Like, Strange, trombonist Joe Fiedler’s latest release (it dropped back in February but only recently worked its way back to the top of my “must listen” pile) might just as well have been titled Great Instincts Trusted. (The album’s title comes from the assessment of Fiedler’s music by his daughter Cleo when she was younger.) Wanting to broaden the harmonic and textural possibilities for his compositions, Fiedler chose to expand his longtime trio—with Rob Jost (bass) and Michael Sarin (drums)—to a quintet, and he could not have chosen two more suitable additions. Both the empathic Jeff Lederer (tenor and soprano sax) and the shape-shifting Pete McCann (guitar) are as ridiculously virtuosic and inventive as the original three, and they respond to Fiedler’s nine snappy compositions with the same cheerful fearlessness. All five members of the quintet go where their instincts lead them—in, out, up, down, upside down—it matters not.
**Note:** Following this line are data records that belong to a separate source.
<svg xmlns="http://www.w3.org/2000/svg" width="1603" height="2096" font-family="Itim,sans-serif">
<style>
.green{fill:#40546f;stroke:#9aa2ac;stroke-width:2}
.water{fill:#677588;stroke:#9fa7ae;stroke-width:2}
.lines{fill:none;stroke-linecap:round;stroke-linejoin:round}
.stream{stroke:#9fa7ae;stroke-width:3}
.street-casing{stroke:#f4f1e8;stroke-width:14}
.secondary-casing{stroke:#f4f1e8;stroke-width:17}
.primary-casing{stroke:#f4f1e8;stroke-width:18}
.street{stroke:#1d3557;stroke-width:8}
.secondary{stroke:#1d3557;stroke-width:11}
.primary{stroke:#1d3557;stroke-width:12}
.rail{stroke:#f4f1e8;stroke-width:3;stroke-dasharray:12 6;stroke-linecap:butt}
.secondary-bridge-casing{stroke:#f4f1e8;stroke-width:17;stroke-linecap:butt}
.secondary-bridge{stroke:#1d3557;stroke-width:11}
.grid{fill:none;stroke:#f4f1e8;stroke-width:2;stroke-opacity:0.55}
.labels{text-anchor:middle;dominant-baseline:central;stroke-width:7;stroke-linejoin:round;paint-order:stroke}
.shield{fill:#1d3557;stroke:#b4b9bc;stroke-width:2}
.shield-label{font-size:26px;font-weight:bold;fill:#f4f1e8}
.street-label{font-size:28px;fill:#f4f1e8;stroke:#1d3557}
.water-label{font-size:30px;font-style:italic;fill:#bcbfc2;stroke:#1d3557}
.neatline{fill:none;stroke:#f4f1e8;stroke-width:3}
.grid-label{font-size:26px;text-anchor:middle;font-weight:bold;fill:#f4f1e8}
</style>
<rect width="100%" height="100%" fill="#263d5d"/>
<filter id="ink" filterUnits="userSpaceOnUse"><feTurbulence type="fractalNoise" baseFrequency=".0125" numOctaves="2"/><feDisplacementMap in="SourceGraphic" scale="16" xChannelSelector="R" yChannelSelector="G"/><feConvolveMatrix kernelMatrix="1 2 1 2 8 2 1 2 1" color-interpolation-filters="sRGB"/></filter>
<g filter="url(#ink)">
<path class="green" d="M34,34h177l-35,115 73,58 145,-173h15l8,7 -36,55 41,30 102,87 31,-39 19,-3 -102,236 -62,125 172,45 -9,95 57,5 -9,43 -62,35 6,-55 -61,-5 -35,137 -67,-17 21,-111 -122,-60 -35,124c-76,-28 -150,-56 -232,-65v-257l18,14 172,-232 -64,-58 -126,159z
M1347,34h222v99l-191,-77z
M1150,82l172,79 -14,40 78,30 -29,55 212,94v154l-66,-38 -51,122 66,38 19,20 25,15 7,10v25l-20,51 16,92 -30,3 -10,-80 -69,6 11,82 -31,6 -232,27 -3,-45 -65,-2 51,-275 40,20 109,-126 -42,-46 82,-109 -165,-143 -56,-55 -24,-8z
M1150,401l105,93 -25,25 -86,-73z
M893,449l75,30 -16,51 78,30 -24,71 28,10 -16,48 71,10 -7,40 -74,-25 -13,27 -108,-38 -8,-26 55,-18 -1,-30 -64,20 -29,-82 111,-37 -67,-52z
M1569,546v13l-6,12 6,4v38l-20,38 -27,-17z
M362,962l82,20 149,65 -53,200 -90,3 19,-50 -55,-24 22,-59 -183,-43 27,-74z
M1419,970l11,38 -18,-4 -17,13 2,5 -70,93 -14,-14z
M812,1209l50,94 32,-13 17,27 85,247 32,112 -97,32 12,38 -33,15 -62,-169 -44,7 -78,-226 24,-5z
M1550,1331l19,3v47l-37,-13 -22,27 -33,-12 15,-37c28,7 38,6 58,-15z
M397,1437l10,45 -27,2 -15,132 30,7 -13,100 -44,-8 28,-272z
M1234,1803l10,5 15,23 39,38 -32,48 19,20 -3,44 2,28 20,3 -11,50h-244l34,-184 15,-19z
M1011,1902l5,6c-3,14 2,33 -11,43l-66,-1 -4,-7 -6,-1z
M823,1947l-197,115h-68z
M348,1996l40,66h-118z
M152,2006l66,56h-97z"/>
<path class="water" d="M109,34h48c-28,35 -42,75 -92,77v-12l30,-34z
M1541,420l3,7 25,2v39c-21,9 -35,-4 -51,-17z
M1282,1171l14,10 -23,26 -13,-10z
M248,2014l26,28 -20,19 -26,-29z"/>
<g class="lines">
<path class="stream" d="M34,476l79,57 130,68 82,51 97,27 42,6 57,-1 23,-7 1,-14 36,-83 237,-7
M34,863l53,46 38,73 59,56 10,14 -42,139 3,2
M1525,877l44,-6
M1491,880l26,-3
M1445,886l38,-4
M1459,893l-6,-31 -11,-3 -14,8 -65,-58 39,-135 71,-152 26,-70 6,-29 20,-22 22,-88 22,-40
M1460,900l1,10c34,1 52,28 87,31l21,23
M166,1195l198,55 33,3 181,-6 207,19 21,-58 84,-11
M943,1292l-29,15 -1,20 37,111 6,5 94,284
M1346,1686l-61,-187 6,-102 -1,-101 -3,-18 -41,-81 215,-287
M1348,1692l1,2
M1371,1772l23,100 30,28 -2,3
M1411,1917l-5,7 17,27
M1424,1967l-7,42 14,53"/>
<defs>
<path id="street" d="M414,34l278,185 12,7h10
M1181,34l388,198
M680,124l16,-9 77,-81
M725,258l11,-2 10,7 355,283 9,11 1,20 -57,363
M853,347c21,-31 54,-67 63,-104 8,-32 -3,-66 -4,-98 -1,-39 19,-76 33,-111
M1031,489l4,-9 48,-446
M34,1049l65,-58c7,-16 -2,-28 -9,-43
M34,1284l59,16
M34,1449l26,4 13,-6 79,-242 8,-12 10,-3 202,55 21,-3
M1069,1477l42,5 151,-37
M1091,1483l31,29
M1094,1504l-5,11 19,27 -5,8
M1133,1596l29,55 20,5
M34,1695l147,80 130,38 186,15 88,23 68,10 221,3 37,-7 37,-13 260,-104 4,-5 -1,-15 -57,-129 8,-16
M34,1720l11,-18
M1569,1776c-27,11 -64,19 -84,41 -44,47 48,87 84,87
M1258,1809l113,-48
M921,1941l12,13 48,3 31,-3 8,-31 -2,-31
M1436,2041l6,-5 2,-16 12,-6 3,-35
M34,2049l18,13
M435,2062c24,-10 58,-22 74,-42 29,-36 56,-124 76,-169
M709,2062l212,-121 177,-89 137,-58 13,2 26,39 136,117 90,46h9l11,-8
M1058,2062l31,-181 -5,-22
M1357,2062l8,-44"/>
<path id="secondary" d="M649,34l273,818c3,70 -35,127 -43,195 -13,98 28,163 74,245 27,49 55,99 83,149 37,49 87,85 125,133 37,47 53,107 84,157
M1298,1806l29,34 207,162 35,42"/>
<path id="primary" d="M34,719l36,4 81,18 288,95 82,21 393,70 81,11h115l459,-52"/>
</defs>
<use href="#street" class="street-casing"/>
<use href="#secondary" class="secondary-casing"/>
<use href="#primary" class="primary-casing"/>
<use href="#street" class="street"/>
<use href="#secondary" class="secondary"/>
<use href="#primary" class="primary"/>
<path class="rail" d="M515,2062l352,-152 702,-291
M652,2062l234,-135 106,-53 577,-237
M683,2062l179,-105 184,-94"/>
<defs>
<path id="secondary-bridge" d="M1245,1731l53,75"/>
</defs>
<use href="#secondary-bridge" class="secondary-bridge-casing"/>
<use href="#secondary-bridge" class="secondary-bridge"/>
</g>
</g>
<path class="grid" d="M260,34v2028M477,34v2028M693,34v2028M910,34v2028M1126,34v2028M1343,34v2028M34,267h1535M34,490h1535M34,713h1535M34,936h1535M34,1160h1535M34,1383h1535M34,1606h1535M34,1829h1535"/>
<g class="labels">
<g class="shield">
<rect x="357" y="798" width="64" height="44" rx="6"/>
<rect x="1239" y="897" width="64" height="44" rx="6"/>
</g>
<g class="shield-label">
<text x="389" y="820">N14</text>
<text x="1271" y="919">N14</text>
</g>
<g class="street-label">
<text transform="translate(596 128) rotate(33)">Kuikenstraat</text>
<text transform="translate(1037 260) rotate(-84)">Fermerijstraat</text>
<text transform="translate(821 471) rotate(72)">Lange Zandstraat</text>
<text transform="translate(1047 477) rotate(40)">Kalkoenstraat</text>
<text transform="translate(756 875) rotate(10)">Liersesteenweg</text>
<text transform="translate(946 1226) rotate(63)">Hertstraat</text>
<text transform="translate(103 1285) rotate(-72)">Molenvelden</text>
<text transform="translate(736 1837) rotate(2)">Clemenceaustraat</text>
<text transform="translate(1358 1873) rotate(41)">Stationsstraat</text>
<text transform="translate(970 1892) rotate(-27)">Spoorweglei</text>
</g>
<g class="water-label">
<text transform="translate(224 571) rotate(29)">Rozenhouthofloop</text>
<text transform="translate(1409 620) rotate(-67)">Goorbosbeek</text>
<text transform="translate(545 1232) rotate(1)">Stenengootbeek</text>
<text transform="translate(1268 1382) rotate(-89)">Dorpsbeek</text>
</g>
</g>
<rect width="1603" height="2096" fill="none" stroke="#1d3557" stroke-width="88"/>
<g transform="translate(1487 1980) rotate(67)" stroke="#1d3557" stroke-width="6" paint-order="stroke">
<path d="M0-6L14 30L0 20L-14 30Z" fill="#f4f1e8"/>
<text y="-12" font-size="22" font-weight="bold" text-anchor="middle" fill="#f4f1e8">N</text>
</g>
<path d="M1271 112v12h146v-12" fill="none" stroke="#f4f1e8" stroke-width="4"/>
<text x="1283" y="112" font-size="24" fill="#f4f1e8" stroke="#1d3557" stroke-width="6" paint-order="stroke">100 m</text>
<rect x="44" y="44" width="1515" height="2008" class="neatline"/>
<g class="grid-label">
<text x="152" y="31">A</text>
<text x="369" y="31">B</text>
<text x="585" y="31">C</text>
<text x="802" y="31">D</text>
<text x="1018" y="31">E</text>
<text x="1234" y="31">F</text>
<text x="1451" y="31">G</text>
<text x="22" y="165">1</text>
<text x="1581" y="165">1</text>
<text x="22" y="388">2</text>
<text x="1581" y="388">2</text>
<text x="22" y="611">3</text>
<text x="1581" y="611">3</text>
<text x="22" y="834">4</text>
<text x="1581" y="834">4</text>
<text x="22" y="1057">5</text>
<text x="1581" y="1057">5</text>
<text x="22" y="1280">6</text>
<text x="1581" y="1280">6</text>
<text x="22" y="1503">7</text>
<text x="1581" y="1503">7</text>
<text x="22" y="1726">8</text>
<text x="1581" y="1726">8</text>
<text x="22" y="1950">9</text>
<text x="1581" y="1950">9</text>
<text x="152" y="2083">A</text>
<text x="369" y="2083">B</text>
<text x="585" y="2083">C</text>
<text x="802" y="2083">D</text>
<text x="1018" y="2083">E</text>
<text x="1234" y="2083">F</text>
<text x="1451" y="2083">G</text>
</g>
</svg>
The feeling is true, the surprises are frequent, and the music is compelling. (Isn’t that the true value of virtuosity—the full and true expression of feeling? Otherwise, it’s just a freak show.) The seed for this project came from a Fiedler/Lederer exploration of boogaloo, but it expanded well beyond that. You’ll find a tasty and greasy tango (“Maple Street Tango”); a hiply ironic Steely Dan feel on the title track, with a stinging guitar; a tour de force for both Fiedler and Lederer on “E.T. (For Eje Thelin),” in tribute to the great Swedish trombonist; a near boogaloo, appropriately named “Quasi . . . ;” and a positive vibe throughout. The best a listener can do is just hop on board and say, “Take me away, s’il vous plaît.”

© 2017 Mel Minter

One thought on “Different Strokes: Quintet Releases from Matt Wilson, Taylor Haskins, and Joe Fiedler

  1. Ron Stauber

    Re:
    Matt Wilson, Honey and Salt

    This is not a comment on your great review but on our times. I took the AMTRAK train to the Chicago Jazz Festival over Labor day weekend and was blown away by Matt Wilson’s opera as well as many other groups that weekend. What bothered me was that, while passing through Sandburg’s hometown of Galesburg, Illinois on the train, I witnessed the Confederate Army Battle Flag flown over a local business. I believe it was flown over an American flag. The Land of Lincoln and Sandburg is now being fouled by racist morons who don’t even know where they live. The scary part is that Galesburg tolerates and overlooks this. Did the South really win the war?